- Information given
──────────
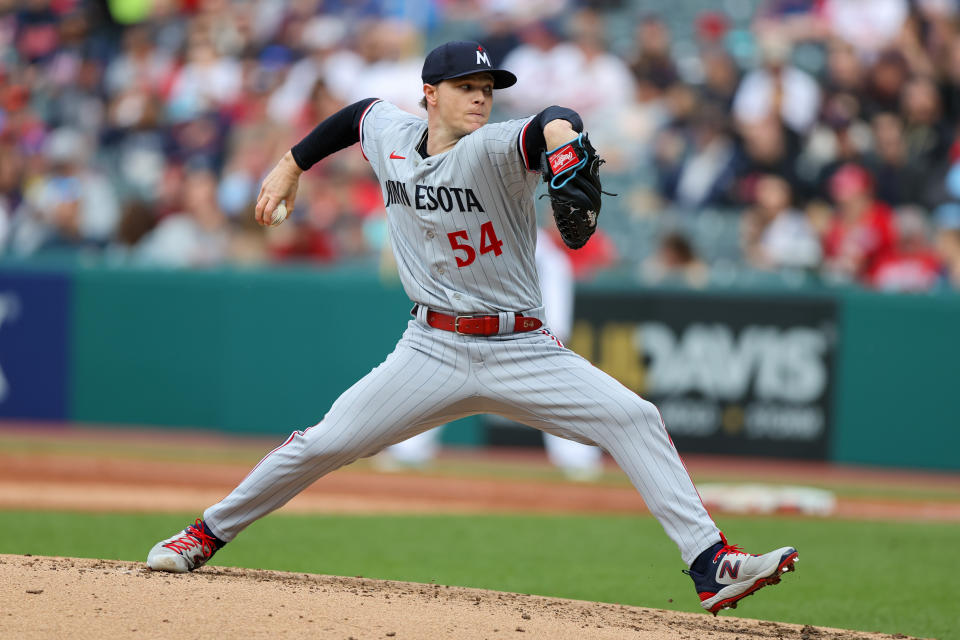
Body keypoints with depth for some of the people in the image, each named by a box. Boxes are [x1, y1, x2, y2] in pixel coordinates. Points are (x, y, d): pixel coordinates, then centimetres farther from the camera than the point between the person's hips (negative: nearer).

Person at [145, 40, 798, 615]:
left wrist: (561, 142, -60)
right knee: (323, 445, -3)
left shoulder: (491, 151, -13)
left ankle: (711, 566, -23)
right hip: (434, 350, 3)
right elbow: (359, 112, 27)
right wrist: (292, 165, 30)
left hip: (523, 351, -3)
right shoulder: (390, 134, 2)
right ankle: (207, 534, 18)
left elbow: (548, 125, -36)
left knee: (633, 418, -21)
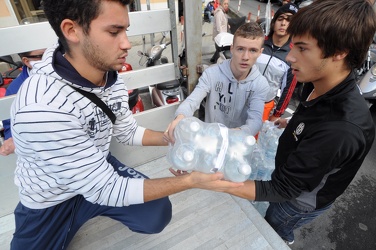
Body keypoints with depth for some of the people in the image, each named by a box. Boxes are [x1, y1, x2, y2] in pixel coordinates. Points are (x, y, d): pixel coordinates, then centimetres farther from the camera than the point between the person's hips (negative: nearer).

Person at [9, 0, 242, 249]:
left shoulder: (112, 80, -14)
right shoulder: (43, 108, -38)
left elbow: (129, 132, 1)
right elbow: (106, 190, -32)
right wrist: (191, 181, -31)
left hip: (99, 170, 5)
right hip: (52, 202, -4)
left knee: (158, 214, 0)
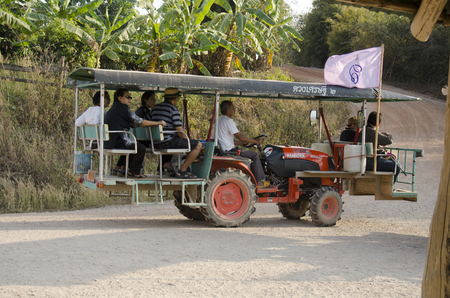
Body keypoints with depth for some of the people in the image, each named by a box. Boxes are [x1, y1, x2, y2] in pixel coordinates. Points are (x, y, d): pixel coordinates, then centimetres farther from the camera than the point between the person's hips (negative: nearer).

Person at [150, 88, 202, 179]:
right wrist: (186, 140, 5)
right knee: (198, 145, -6)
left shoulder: (155, 108, 15)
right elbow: (179, 130, -14)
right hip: (167, 142, -9)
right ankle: (182, 170, -6)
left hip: (156, 143, 9)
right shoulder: (173, 110, -9)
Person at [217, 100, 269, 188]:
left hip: (222, 150, 10)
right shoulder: (228, 121, -15)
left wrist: (242, 143, 18)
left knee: (249, 154, 24)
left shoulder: (219, 120, 17)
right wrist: (256, 141, -6)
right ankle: (259, 181, 0)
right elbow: (240, 137, -17)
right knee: (254, 155, -3)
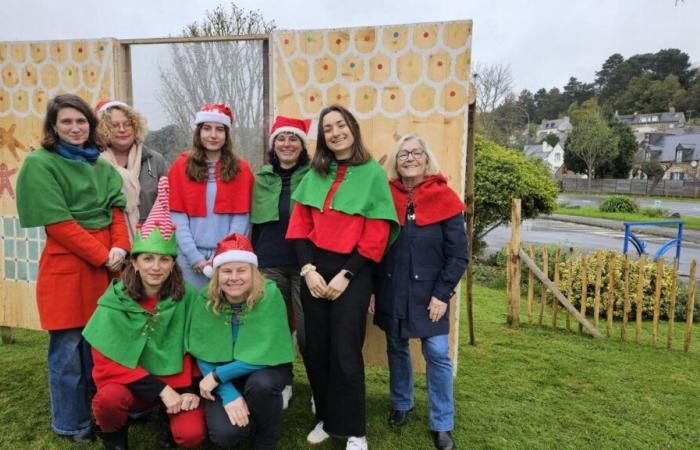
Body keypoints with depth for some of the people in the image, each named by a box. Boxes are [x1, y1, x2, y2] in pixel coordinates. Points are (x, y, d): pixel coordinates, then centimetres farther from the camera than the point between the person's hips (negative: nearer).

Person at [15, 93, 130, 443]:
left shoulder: (101, 166, 12)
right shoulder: (40, 164, -7)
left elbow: (116, 211, 7)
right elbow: (59, 223, -14)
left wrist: (120, 248, -11)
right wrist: (103, 256, -13)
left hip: (105, 266, 6)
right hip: (66, 268, -5)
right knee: (68, 351, 5)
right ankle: (71, 424, 24)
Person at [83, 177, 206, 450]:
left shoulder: (186, 297, -12)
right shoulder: (114, 301, -14)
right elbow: (107, 363, -14)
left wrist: (189, 389, -11)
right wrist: (161, 390, -20)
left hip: (177, 380, 0)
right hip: (129, 382, 0)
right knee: (108, 399, -32)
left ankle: (171, 422, 13)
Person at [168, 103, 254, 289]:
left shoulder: (241, 169, 5)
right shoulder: (181, 166, 5)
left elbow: (241, 218, -1)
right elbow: (177, 217, 0)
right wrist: (194, 256, -9)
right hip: (190, 256, 0)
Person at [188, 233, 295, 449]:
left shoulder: (270, 295, -23)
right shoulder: (205, 301, -14)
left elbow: (265, 354, -24)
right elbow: (204, 355, -10)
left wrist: (217, 375, -24)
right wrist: (228, 394, -23)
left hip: (266, 369, -1)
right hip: (222, 378, 2)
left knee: (260, 383, -35)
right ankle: (245, 413, 16)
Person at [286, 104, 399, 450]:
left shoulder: (373, 173, -3)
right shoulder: (315, 173, 8)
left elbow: (377, 234, -8)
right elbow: (299, 224, 6)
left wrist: (346, 275, -12)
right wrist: (308, 268, -6)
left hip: (353, 270, -4)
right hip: (315, 268, 4)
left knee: (344, 353, 0)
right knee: (315, 349, 8)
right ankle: (325, 418, 28)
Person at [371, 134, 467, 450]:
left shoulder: (444, 199, -6)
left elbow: (458, 255, -7)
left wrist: (442, 294, -11)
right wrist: (372, 289, 1)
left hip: (429, 293, -2)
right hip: (391, 292, 3)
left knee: (437, 354, -2)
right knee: (396, 348, 15)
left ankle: (442, 425, 17)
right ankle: (401, 404, 38)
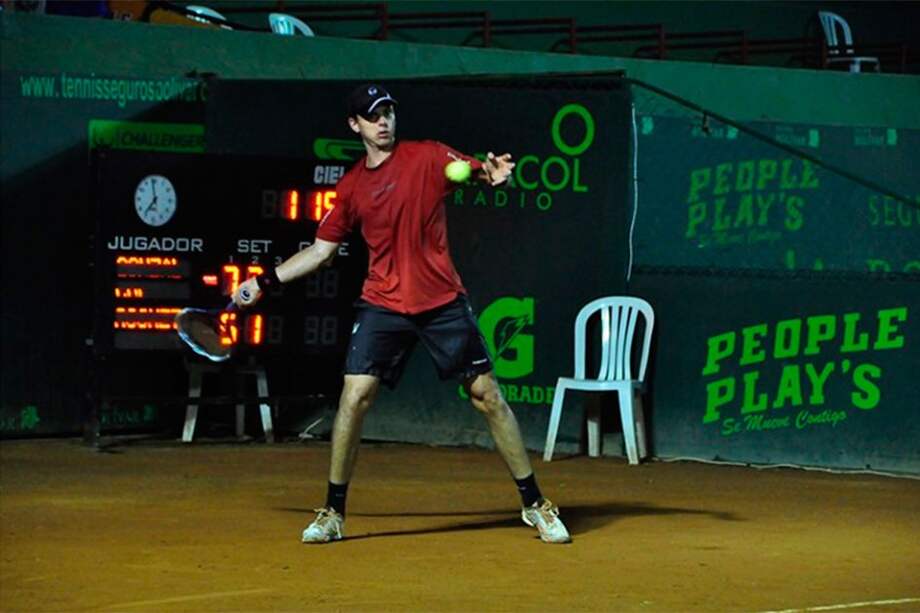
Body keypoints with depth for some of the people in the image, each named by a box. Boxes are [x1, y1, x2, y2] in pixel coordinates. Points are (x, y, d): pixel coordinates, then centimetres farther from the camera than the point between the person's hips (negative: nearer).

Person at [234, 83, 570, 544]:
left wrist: (494, 175, -36)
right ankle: (333, 513, 3)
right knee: (354, 396, -10)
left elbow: (478, 170, -11)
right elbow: (321, 250, 16)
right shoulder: (351, 187, 8)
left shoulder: (427, 156, 0)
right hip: (382, 306, 2)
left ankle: (535, 505, 10)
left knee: (487, 394, -1)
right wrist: (265, 281, 12)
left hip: (443, 302, -2)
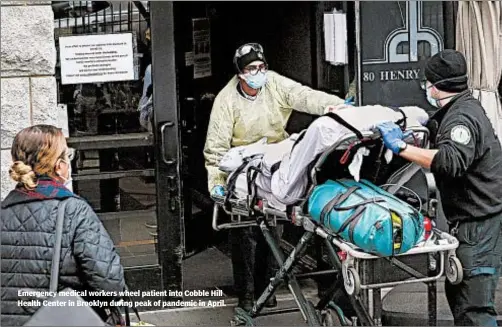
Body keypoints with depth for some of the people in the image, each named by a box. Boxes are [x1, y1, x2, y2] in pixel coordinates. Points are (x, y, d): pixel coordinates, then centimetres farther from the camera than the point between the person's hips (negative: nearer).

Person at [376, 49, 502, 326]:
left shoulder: (462, 117, -17)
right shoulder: (463, 108, 16)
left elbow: (451, 161, -36)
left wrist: (402, 147, -33)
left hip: (479, 225, -11)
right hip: (469, 222, 11)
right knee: (457, 293, 18)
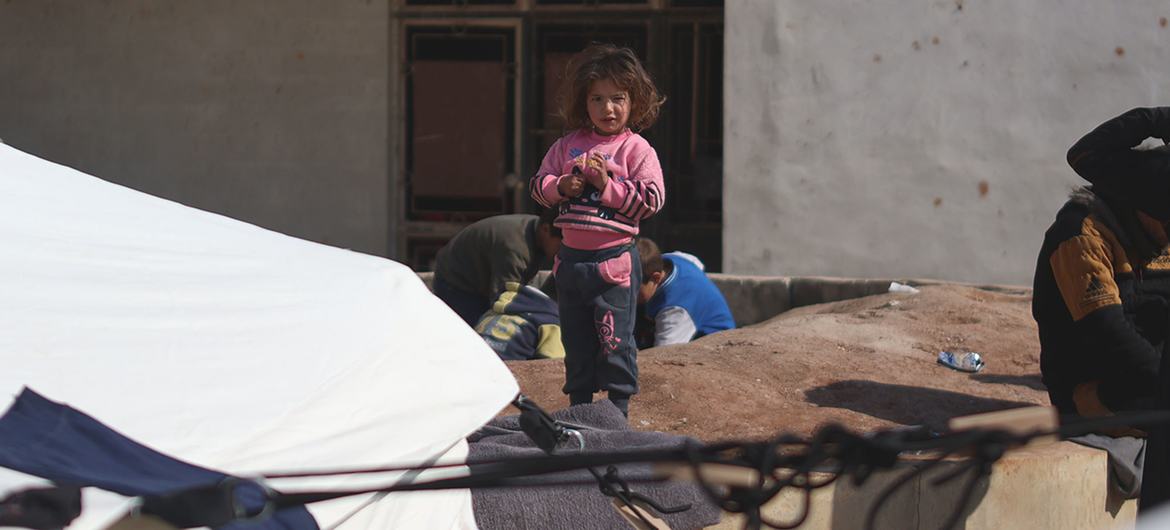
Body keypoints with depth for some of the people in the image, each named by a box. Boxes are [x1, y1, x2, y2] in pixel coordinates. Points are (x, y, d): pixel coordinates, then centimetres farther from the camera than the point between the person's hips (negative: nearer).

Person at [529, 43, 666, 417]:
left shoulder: (637, 150, -5)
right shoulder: (567, 146, 8)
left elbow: (652, 199, -12)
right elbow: (538, 186, 8)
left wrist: (607, 185, -18)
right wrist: (562, 187, -12)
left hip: (614, 259, -5)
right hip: (571, 257, 5)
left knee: (614, 339, -2)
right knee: (575, 340, 14)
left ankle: (619, 410, 7)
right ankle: (579, 409, 24)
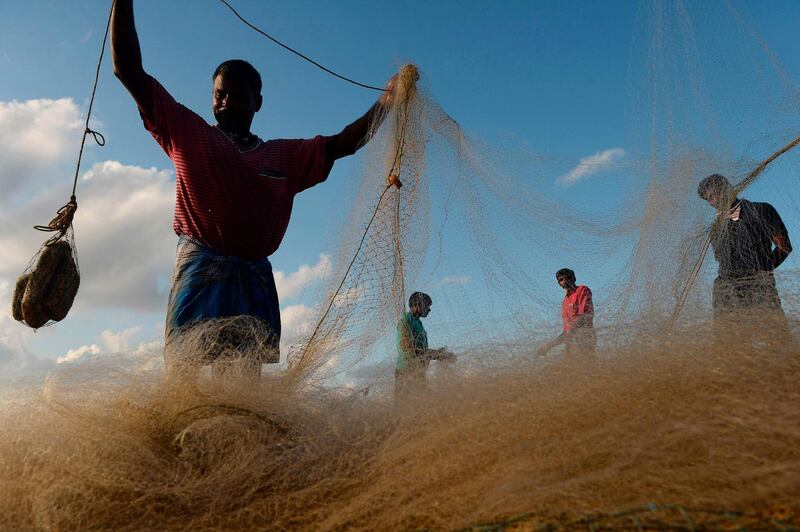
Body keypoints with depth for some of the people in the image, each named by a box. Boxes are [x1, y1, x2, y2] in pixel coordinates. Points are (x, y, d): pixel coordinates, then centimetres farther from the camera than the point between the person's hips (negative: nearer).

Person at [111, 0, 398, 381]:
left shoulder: (284, 157, 21)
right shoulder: (189, 136, 15)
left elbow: (342, 143, 18)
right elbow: (129, 72, 13)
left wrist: (387, 100, 11)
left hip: (255, 278, 3)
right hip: (200, 268, -2)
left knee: (247, 380, -2)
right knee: (184, 368, -13)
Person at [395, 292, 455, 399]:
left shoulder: (418, 323, 19)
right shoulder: (405, 322, -11)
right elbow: (408, 350, -21)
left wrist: (441, 355, 11)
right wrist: (435, 353, -20)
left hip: (418, 373, 10)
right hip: (407, 373, -10)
──────────
- Action item
Rewrite everything in the records from the line containing "left knee: (437, 354, -2)" down to the line containing "left hip: (443, 302, -2)" as a numbered list, including both of those lines. Omit blank lines and leave the pictures out of the answer.

- Result for this task
1. left knee: (437, 354, -2)
2. right knee: (396, 348, 15)
3. left ankle: (442, 425, 17)
4. right ankle: (401, 404, 38)
5. Body keypoints with depth for some of the people in the image, each named by a box. Boxes are [x1, y1, x2, y2] in pixel coordinates. Points are (x, y, d): pixel coordinates, then centimetres farther from the camera than the point between the person's hips (negative: nearer).
6. Person at [234, 83, 570, 544]:
7. left wrist: (494, 175, -36)
8. right ankle: (333, 513, 3)
9. right knee: (354, 396, -10)
10. left elbow: (478, 170, -11)
11. right elbow: (321, 250, 16)
12. right shoulder: (351, 187, 8)
13. left shoulder: (427, 156, 0)
14. right hip: (382, 306, 2)
15. left ankle: (535, 505, 10)
16. left knee: (487, 394, -1)
17. right wrist: (265, 281, 12)
18. left hip: (443, 302, -2)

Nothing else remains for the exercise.